Search Console began tracking AI Mode clicks and impressions in June 2025, giving publishers data on how their content performs within AI-powered results. That reporting framework will now need to accommodate voice-delivered interactions across hundreds of markets and dozens of languages - a measurement challenge that the advertising and analytics industry has not yet established standards for.
Timeline
- October 2024: Google introduces voice input to Google Lens and video understanding capabilities globally
- March 2025: Google launches AI Mode as an experiment in the United States
- May 1, 2025: Google opens AI Mode to all U.S. users, removing the waitlist
- June 17, 2025: Google confirms AI Mode data counted in Search Console performance reports
- June 24, 2025: Google launches AI Mode in India with multimodal search capabilities
- July 9, 2025: Google integrates AI Mode into Circle to Search on more than 300 million Android devices
- July 28, 2025: Google introduces AI Mode to users in the United Kingdom
- July 29, 2025: Google announces Search Live with video input, Canvas functionality, and Chrome Lens integration
- July 23, 2025: Google reports 65% year-over-year growth in visual searches
- September 8, 2025: Google expands AI Mode to five new languages: Hindi, Indonesian, Japanese, Korean, Portuguese
- September 24, 2025: Google launches Search Live in English for all U.S. users without Labs opt-in requirement
- October 7, 2025: Google expands AI Mode to over 40 new countries and more than 35 new languages, reaching 200+ total locations
- December 1, 2025: Google tests seamless transition from AI Overviews into AI Mode directly on mobile search results pages globally
- March 27, 2026: Google distributes guide to marketers describing AI Mode queries as 3x longer than traditional searches
- March 26, 2026: Google expands Search Live globally to all languages and locations where AI Mode is available, powered by Gemini 3.1 Flash Live
Summary
Who: Google, announced by Liza Ma, Director of Product Management for Search. Sabrina Geremia, VP and Country Managing Director at Google Canada, and Nick Fox, SVP of Knowledge and Information at Google, provided additional commentary on LinkedIn.

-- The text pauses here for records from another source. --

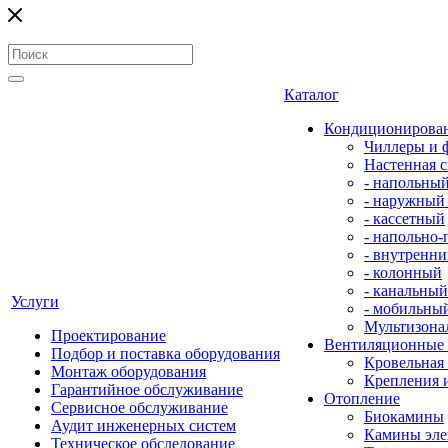
Каталог
Кондиционирова
Чиллеры и 
Настенная с
- напольны
- наружный
- кассетный
- напольно
- внутренни
- колонный
- канальный
Услуги
- мобильны
Мультизона
Проектирование
Вентиляционные
Подбор и поставка оборудования
Кровельная
Монтаж оборудования
Крепления 
Гарантийное обслуживание
Отопление
Сервисное обслуживание
Биокамины
Аудит инженерных систем
Камины эле
Техническое обследование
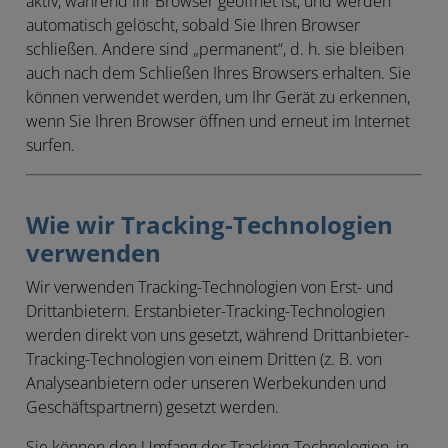
aktiv, während Ihr Browser geöffnet ist, und werden
automatisch gelöscht, sobald Sie Ihren Browser
schließen. Andere sind „permanent“, d. h. sie bleiben
auch nach dem Schließen Ihres Browsers erhalten. Sie
können verwendet werden, um Ihr Gerät zu erkennen,
wenn Sie Ihren Browser öffnen und erneut im Internet
surfen.
Wie wir Tracking-Technologien
verwenden
Wir verwenden Tracking-Technologien von Erst- und
Drittanbietern. Erstanbieter-Tracking-Technologien
werden direkt von uns gesetzt, während Drittanbieter-
Tracking-Technologien von einem Dritten (z. B. von
Analyseanbietern oder unseren Werbekunden und
Geschäftspartnern) gesetzt werden.
Sie können den Umfang der Tracking-Technologien, in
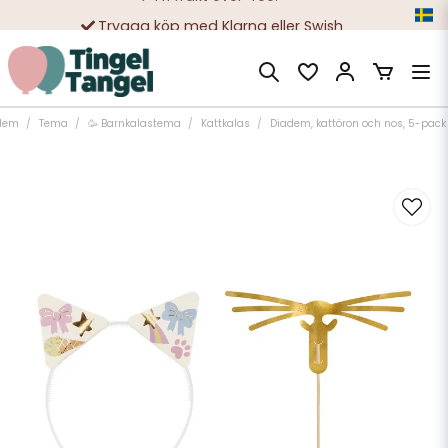
Trygga köp med Klarna eller Swish
10 000-tals nöjda kunder
Hem
Tema
🥳 Barnkalastema
Kattkalas
Diadem, kattöron och nos, 5-pack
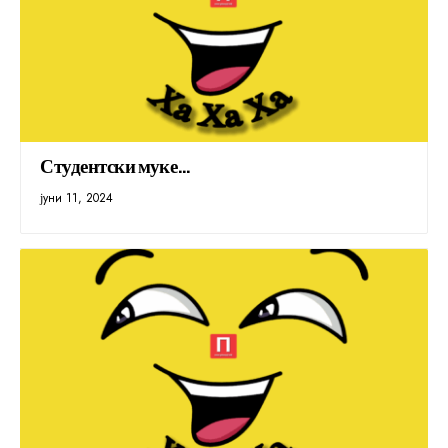
Студентски муке…
јуни 11, 2024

What: Google expanded Search Live - a feature enabling real-time, multimodal conversations via voice and camera within AI Mode - to all languages and locations where AI Mode is available. The expansion is powered by a new audio and voice model, Gemini 3.1 Flash Live, which is described as inherently multilingual. Users can access the feature through the Google app on Android or iOS by tapping a Live icon under the Search bar, or from within Google Lens.
When: The announcement was made on March 26, 2026.
Where: Search Live is now available in more than 200 countries and territories - all locations where AI Mode is currently active. Canada is among the newly supported markets, with access in both English and French.
Why: Google's rationale, as stated in the announcement, is to bring real-time search assistance to more people in their preferred languages. The underlying driver is a sustained shift in search behavior toward multimodal, voice, and camera-based queries, a trend reflected in the 65% year-over-year growth in visual searches reported in July 2025. The inherently multilingual architecture of Gemini 3.1 Flash Live makes this broad geographic and linguistic deployment technically feasible in a single rollout rather than through a prolonged market-by-market expansion.